Lamunan menyenangkan William sedikit terusik karena kedatangan Zaffan. William menatap pria di sampingnya yang sudah rapih. "Zaffan? Apa kemarin kau antar Sella sampai rumah?"
"Maaf, Tuan, tapi kemarin di jalan Sella meminta turun. Saya sudah paksa, namun dia kekeh bahkan mengancam akan berteriak."
"Sungguh?" William tertawa mendengar penuturan Zaffan. Karena kemarin teramat sibuk bertemu sang Paman, William sampai lupa untuk menanyakan perihal Sella. Sebetulnya William tidak kaget, bahkan biasa saja. Sejak awal bertemu Sella dia sudah bisa menilai kalau wanita itu tidak bisa direndahkan.
Berhubung sedang tidak mood membahas Sella, William memilih untuk bergegas ke kantor. Hari ini hari pertama Sella masuk kantor, William akan melihat apa gadis itu kembali terlambat atau tidak.
Berbeda dengan William, sedangkan Sella tengah ketar-ketir dengan hidupnya sendiri. Gertakan bernada ancaman kemarin masih terngiang di dalam otak, tapi pagi ini Sella akan melakukan kesalahan terulang. Iya, kembali telat. Bukan tanpa alasan Sella telat, karena sejak subuh dia sudah prepare, tapi tiba-tiba Ayahnya ngedrop, bahkan sesak napas. Sella yang di rumah sendirian tanpa sang Ibu tentu saja panik bukan main.
"Di mana Ayah kamu?"
Sella mengangkat wajahnya menatap Daniar. Entah dari mana Ibunya, yang pasti sejak semalam dia tidak pulang. Sella masih tidak bergeming menatap Daniar.
"Tuli sama bisu?"
"Ayah masih di dalam. Ibu kenapa sih? Aku udah kasih uang, kenapa Ayah mangkir cuci darah lagi? Aku cari uang buat Ayah cuci darah, bukan buat hura-hura Ibu." Lolos sudah kekesalan Sella. Selama ini banting tulang cari uang, dipaksa bekerja yang katanya buat rumah sakit, tapi ternyata hanya alibi.
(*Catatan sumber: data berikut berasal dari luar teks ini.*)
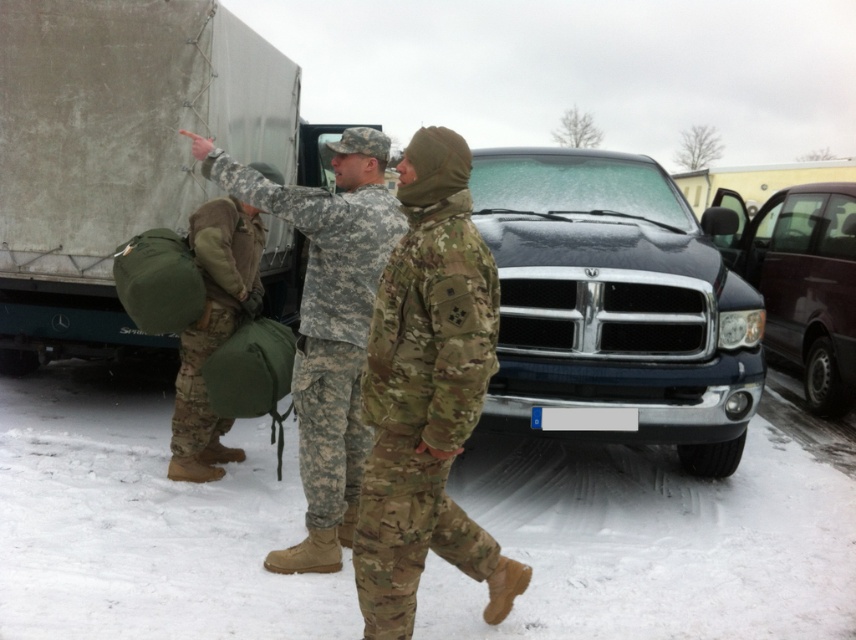
Question: In this image, where is white powdery snow at lower center located relative to camouflage fabric backpack at left?

Choices:
 (A) left
 (B) right

Answer: (B)

Question: Is gray matte truck at upper left wider than camouflage uniform at center?

Choices:
 (A) no
 (B) yes

Answer: (B)

Question: Among these objects, which one is nearest to the camera?

Choices:
 (A) white powdery snow at lower center
 (B) gray matte truck at upper left

Answer: (A)

Question: Does white powdery snow at lower center have a lesser width compared to black matte truck at center?

Choices:
 (A) yes
 (B) no

Answer: (B)

Question: Which object is farther from the camera taking this photo?

Choices:
 (A) camouflage uniform at center
 (B) gray matte truck at upper left
 (C) black matte truck at center
 (D) camouflage fabric backpack at left

Answer: (C)

Question: Which of the following is the farthest from the observer?

Choices:
 (A) white powdery snow at lower center
 (B) camouflage fabric backpack at left

Answer: (B)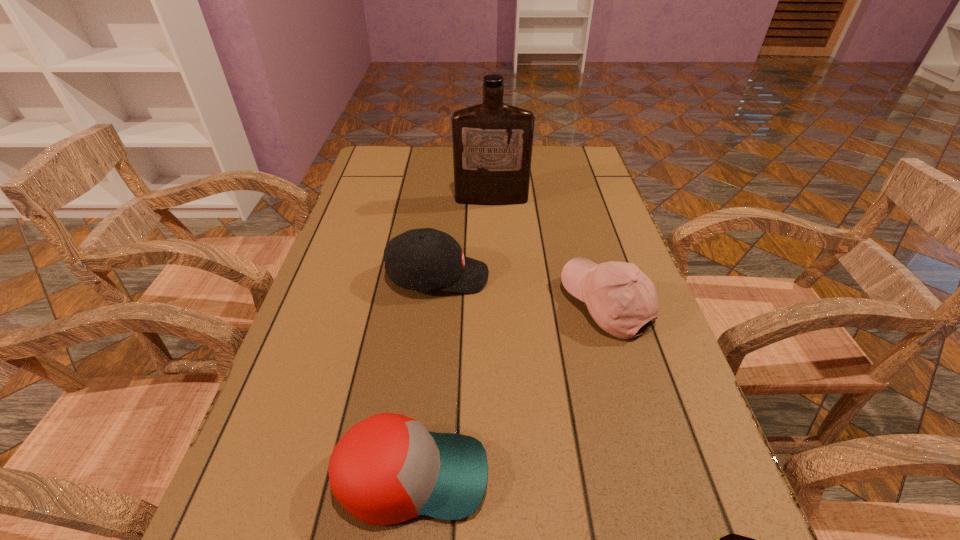
Locate an element on the screen. The width and height of the screenshot is (960, 540). the farthest object is located at coordinates (492, 142).

Where is `liquor`? This screenshot has height=540, width=960. liquor is located at coordinates click(x=492, y=142).

Where is `the rightmost baseball cap`? This screenshot has width=960, height=540. the rightmost baseball cap is located at coordinates (621, 299).

The image size is (960, 540). Find the location of `the fourth tallest object`. the fourth tallest object is located at coordinates (388, 468).

At what (x,y) coordinates should I click in order to perform the action: click on the shortest baseball cap. Please return your answer as a coordinate pair (x, y). The height and width of the screenshot is (540, 960). Looking at the image, I should click on (388, 468).

The image size is (960, 540). Find the location of `free spot located on the label side of the farthest object`. free spot located on the label side of the farthest object is located at coordinates (492, 231).

Identify the location of vacant region located on the front-facing side of the rightmost baseball cap. Image resolution: width=960 pixels, height=540 pixels. (498, 305).

I want to click on vacant space situated 0.140m on the front-facing side of the rightmost baseball cap, so click(498, 305).

Where is `vacant space situated 0.360m on the front-facing side of the rightmost baseball cap`? vacant space situated 0.360m on the front-facing side of the rightmost baseball cap is located at coordinates (396, 305).

I want to click on free space located at the brim of the shortest baseball cap, so click(x=670, y=475).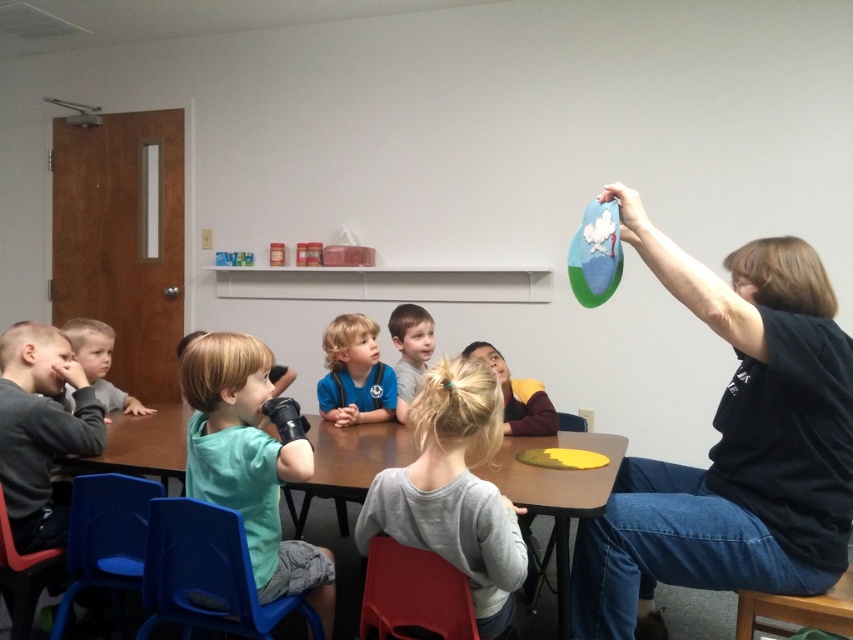
Is point (453, 440) farther from camera compared to point (96, 346)?

No, it is in front of (96, 346).

At what (x,y) coordinates should I click in order to perform the action: click on gray fleece shirt at center. Please return your answer as a coordinate pair (x, y). This screenshot has height=640, width=853. Looking at the image, I should click on (454, 490).

Measure the distance between point (496, 492) and camera.

4.98 feet

This screenshot has width=853, height=640. In order to click on gray fleece shirt at center in this screenshot , I will do point(454,490).

Does brown wooden table at center appear on the left side of light brown hair at center?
Muak? Tentu Sella sangat muak.
"Hari ini aku harus kerja, hari pertama aku masuk. Tapi apa? Aku telat lagi, aku pasti kena masalah kayak kemarin, Bu."
"Kamu fikir Ibu perduli? Engga, Sella. Urusan Ibu bukan urusin Ayah kamu yang penyakitan aja. Silahkan pergi, cari uang yang banyak. Kamu yang bawa ke rumah sakit, dan kamu tau bayarannya tidak murah." Daniar mengibaskan tangannya tanda tidak perduli.
Sekilas Sella melirik jam di pergelangan tangannya. Jam delapan, benar-benar jam delapan. Sella meringis, pasti calon bosnya kembali marah-marah. Tidak ada waktu, rasanya Sella harus segera ke kantor. Toh Ayahnya sudah aman di rumah sakit.
Ting!
Satu pesan baru masuk, isinya membuat Sella mati langkah.